Extracted page text data:

>>>>>

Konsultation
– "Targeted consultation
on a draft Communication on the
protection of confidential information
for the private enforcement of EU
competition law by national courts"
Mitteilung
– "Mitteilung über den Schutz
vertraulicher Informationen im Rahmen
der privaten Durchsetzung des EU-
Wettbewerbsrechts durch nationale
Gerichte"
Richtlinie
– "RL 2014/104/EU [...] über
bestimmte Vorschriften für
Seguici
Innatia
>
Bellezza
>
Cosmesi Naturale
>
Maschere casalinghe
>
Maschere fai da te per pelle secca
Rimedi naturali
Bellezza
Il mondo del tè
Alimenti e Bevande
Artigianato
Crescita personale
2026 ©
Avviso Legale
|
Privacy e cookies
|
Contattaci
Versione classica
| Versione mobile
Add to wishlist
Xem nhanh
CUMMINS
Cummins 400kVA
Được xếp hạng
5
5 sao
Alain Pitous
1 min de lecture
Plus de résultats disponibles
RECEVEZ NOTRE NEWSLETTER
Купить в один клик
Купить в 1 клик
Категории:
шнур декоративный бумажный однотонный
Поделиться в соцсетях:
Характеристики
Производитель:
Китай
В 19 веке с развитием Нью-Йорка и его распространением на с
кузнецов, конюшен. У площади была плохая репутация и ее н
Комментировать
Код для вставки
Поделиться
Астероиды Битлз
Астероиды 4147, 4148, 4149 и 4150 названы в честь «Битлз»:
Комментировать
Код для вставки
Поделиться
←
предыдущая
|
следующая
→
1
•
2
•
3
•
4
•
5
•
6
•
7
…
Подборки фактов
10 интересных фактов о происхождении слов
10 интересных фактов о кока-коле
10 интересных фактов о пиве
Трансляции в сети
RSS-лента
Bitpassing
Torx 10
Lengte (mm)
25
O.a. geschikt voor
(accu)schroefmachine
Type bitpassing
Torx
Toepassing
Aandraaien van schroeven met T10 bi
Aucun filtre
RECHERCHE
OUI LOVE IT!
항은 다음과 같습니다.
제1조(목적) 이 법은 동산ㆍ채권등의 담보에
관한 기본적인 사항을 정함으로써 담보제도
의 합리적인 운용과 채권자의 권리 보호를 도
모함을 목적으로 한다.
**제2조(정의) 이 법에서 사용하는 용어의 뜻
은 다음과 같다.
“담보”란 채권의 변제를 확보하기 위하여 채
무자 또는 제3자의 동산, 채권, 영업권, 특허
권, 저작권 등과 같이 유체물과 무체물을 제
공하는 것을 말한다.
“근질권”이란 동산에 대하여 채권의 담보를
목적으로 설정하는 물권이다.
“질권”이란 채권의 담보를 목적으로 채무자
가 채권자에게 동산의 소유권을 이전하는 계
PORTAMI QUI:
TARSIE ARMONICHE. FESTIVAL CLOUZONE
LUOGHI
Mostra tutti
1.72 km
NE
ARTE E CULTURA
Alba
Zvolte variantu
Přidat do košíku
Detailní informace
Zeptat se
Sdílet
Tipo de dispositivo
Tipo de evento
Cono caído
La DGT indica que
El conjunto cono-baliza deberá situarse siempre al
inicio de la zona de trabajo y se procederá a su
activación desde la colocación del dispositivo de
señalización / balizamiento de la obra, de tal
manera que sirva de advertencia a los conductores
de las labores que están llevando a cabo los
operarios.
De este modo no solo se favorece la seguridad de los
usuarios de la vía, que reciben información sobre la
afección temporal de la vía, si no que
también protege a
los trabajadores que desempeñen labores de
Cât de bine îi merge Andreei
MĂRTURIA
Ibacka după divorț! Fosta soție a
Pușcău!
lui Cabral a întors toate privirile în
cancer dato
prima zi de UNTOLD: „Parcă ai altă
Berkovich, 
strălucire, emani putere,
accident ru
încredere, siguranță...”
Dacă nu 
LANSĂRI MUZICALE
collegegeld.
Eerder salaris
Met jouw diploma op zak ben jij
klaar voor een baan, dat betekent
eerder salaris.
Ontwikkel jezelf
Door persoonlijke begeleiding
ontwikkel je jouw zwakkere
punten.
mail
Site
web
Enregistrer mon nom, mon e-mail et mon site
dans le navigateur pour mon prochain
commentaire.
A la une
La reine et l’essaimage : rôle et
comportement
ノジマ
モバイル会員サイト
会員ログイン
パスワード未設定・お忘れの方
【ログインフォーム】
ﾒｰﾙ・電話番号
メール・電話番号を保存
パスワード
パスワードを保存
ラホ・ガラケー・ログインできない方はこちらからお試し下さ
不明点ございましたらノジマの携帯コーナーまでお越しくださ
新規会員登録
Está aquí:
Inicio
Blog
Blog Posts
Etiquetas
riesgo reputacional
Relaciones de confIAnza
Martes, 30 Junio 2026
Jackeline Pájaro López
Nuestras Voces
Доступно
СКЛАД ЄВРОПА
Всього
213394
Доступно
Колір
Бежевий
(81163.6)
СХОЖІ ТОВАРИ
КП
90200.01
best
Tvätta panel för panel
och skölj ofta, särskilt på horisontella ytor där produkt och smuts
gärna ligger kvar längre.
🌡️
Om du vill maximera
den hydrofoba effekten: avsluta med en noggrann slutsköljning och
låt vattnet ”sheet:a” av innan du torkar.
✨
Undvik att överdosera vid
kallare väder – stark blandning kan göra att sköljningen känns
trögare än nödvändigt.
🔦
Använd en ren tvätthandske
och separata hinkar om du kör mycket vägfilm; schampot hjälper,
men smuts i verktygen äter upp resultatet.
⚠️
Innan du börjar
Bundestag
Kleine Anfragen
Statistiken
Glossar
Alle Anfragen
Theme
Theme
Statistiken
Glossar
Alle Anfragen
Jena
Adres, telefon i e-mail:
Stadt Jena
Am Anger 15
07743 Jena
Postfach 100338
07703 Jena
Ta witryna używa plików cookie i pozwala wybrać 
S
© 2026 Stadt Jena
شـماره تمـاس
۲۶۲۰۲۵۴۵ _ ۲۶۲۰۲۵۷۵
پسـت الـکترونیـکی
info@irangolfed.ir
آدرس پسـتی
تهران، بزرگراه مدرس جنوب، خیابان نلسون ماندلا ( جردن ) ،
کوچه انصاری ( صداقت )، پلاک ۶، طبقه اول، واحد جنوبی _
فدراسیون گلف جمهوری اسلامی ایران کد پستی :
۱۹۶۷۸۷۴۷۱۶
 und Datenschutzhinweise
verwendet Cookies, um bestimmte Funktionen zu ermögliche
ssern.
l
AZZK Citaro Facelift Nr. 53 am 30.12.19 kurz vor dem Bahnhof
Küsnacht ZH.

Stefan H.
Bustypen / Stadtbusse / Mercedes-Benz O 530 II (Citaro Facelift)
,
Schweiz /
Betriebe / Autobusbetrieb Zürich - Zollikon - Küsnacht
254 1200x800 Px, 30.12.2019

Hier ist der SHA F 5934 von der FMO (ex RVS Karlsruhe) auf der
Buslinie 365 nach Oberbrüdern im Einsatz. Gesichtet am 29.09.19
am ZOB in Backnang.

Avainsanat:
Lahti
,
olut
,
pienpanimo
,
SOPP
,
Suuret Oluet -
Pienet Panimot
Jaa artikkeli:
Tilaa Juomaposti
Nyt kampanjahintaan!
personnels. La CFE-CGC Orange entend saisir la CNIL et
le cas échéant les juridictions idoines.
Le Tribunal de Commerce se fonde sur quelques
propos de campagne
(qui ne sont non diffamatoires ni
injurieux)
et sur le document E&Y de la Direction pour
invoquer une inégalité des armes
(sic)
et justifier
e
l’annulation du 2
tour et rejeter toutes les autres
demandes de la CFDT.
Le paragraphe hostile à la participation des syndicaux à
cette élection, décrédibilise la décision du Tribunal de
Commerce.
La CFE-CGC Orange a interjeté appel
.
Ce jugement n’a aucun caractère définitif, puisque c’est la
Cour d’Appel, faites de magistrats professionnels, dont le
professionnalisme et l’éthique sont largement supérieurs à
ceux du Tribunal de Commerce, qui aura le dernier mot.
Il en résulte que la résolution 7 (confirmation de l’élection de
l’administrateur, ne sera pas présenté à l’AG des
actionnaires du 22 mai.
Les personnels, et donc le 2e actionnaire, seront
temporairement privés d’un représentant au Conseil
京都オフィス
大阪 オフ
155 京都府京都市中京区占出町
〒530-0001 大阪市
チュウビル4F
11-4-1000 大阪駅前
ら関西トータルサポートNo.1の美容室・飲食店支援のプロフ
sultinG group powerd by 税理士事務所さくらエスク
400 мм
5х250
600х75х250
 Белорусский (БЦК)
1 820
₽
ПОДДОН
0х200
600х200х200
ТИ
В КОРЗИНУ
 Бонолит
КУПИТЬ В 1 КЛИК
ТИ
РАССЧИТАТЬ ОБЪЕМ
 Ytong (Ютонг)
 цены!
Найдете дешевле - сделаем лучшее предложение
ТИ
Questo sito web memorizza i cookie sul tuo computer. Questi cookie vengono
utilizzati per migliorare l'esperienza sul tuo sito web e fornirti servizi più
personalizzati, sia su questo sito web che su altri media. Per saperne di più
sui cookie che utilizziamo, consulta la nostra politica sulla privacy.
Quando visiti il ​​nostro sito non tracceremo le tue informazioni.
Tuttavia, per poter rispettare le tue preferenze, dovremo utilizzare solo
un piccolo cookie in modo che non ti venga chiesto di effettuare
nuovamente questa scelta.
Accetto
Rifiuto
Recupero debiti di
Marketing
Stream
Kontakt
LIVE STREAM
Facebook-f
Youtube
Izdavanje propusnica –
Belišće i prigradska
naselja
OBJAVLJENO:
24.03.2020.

<<<<<

Exercise:
From the first line above through the line that contains "제1조(목적) 이 법은 동산ㆍ채권등의 담보에", quote each line exactly. Output nothing more.

Answer below:
Konsultation
– "Targeted consultation
on a draft Communication on the
protection of confidential information
for the private enforcement of EU
competition law by national courts"
Mitteilung
– "Mitteilung über den Schutz
vertraulicher Informationen im Rahmen
der privaten Durchsetzung des EU-
Wettbewerbsrechts durch nationale
Gerichte"
Richtlinie
– "RL 2014/104/EU [...] über
bestimmte Vorschriften für
Seguici
Innatia
>
Bellezza
>
Cosmesi Naturale
>
Maschere casalinghe
>
Maschere fai da te per pelle secca
Rimedi naturali
Bellezza
Il mondo del tè
Alimenti e Bevande
Artigianato
Crescita personale
2026 ©
Avviso Legale
|
Privacy e cookies
|
Contattaci
Versione classica
| Versione mobile
Add to wishlist
Xem nhanh
CUMMINS
Cummins 400kVA
Được xếp hạng
5
5 sao
Alain Pitous
1 min de lecture
Plus de résultats disponibles
RECEVEZ NOTRE NEWSLETTER
Купить в один клик
Купить в 1 клик
Категории:
шнур декоративный бумажный однотонный
Поделиться в соцсетях:
Характеристики
Производитель:
Китай
В 19 веке с развитием Нью-Йорка и его распространением на с
кузнецов, конюшен. У площади была плохая репутация и ее н
Комментировать
Код для вставки
Поделиться
Астероиды Битлз
Астероиды 4147, 4148, 4149 и 4150 названы в честь «Битлз»:
Комментировать
Код для вставки
Поделиться
←
предыдущая
|
следующая
→
1
•
2
•
3
•
4
•
5
•
6
•
7
…
Подборки фактов
10 интересных фактов о происхождении слов
10 интересных фактов о кока-коле
10 интересных фактов о пиве
Трансляции в сети
RSS-лента
Bitpassing
Torx 10
Lengte (mm)
25
O.a. geschikt voor
(accu)schroefmachine
Type bitpassing
Torx
Toepassing
Aandraaien van schroeven met T10 bi
Aucun filtre
RECHERCHE
OUI LOVE IT!
항은 다음과 같습니다.
제1조(목적) 이 법은 동산ㆍ채권등의 담보에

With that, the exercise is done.